> **Text segment**
I’m super excited about the upcoming FX chip version of Arduboy.
We can have all our favourite games loaded easily! There’s work underway to compile the very best community programs, to produce a ‘GoldCart’-
We need to ensure there’s no EEPROM collisions, so save game data works seamlessly when switching between games. I’ve started this game list and EEPROM map, and ask all of the community to contribute : List of Games (Google Docs).
Please add you favourite games (there’s 250+!) and any software you’ve developed. The first tab records basic game list details, the other tab is a detailed visual map of the current EEPROM usage. If you notice your code has an EEPROM clash, don’t worry! …But it is good to start to think if it can be minimised / compressed a little, by picking minimal datatypes, etc.
Enjoy !
PS - This thread is intended for discussing the game list(s). Please do add your games directly to the spreadsheet (don’t list games in this thread, unless they really need discussing). Please direct technical discussions of EEPROM to its dedicated thread. Please discuss specific aspects of an individual game in the appropriate game thread, to keep everything focussed and accessible.
@Mr.Blinky is going through and using a script to read through the disassembled hex to discover the EEPROM addresses that are used. So long as he can share that output here then it’s still on track.
So, in other words this actually could be extra work, it really isn’t needed until after we have cataloged (and probably manually remove conflicts) from all the existing games.
@Prototype,
I tried to add Egg Master to the spreadsheet but I don’t know how much total EEPROM space it uses. (I don’t feel like figuring out the space that the timetable uses.)
If you can provide that, the entry can be completed.
Edit: I found the timeTable array and based on that it looks like the timetable is 18 bytes, so EEPROM use is 23 bytes total? (Starting at address 433)
I like your list @acedent very detailed. Mine’s just focused at the EEPROM addresses. I’ve screened 181 programs (halfway though ) of which 77 use EEPROM:
games in red need attention, ‘-’ means no EEPROM is used by the program
Circuit Dude: I use EEPROM.put() at EEPROM_STORAGE_SPACE_START + 412 for the leveldata progress. For custom levels, I store them from EEPROM_STORAGE_SPACE_START + 90 to (EEPROM_STORAGE_SPACE_START + 90) + 6 * 70, which is 6 levels, with 70 bytes, each.
Suit Shooter: I use EEPROM.put() at EEPROM_STORAGE_SPACE_START + 402 for the high score.

Stored data entries:
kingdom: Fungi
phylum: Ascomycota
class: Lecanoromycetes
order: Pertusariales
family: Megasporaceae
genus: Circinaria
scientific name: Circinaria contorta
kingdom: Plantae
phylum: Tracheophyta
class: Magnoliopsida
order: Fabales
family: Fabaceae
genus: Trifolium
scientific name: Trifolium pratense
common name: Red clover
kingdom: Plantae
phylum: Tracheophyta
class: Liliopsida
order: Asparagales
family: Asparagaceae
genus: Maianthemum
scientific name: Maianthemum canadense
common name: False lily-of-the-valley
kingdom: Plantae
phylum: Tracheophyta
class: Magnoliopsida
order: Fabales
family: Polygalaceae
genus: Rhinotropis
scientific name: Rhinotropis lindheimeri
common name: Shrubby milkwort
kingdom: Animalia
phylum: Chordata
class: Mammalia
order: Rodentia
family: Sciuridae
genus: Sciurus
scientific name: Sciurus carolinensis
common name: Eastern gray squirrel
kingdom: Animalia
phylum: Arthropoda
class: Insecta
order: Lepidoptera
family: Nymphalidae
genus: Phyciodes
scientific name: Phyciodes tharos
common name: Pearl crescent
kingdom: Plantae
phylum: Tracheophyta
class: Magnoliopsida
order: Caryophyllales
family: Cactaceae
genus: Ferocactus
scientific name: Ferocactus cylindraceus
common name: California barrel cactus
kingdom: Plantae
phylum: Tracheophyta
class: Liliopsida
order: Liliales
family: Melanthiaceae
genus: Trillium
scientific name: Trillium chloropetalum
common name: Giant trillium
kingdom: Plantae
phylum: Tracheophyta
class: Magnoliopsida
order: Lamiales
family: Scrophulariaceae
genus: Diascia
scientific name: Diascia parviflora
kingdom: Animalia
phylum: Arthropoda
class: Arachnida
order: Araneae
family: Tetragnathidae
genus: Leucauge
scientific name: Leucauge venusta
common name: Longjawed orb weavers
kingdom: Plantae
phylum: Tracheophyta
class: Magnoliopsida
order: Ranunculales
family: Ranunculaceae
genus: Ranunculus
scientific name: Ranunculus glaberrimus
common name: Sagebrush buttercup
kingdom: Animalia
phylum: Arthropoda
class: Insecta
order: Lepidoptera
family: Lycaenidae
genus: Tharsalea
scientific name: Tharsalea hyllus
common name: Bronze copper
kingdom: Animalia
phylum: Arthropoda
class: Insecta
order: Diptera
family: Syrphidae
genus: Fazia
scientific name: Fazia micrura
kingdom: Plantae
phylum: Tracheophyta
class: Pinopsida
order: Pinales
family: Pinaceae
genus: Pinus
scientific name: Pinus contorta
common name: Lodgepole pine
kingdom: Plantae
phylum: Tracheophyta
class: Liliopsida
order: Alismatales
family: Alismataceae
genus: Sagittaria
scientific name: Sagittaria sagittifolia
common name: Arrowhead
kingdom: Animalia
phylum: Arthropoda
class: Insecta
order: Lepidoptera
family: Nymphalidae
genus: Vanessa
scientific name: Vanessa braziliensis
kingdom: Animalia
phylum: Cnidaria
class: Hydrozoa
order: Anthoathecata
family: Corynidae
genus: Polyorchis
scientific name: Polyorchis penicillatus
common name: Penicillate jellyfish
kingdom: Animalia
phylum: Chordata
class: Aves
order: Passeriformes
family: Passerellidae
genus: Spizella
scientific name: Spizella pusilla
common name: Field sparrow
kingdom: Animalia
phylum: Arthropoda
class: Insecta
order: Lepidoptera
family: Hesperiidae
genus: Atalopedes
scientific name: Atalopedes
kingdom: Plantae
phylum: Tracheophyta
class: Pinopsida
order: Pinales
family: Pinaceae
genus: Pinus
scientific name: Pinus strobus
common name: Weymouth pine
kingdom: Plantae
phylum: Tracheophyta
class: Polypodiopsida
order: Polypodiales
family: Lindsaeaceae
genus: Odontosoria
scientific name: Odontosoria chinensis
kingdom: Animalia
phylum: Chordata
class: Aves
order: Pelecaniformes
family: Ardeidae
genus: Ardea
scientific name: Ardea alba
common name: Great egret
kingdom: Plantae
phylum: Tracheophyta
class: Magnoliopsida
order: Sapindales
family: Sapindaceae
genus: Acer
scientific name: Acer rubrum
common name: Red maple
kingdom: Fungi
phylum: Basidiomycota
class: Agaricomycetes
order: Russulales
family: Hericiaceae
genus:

> **Task details**
Decide whether each statement below agrees with the Arduboy FX game list thread, answering yes or no and quoting the words of the text that settle it.
1. The shared spreadsheet has one tab for basic game list details and another for a visual map of EEPROM usage.
2. Contributors are asked to list their games in the thread itself.
3. Suit Shooter saves its high score at EEPROM_STORAGE_SPACE_START + 412.

> **Problem solution**
1. Yes: "The first tab records basic game list details, the other tab is a detailed visual map of the current EEPROM usage."
2. No: "Please do add your games directly to the spreadsheet (don’t list games in this thread, unless they really need discussing)."
3. No: "Suit Shooter: I use EEPROM.put() at EEPROM_STORAGE_SPACE_START + 402 for the high score."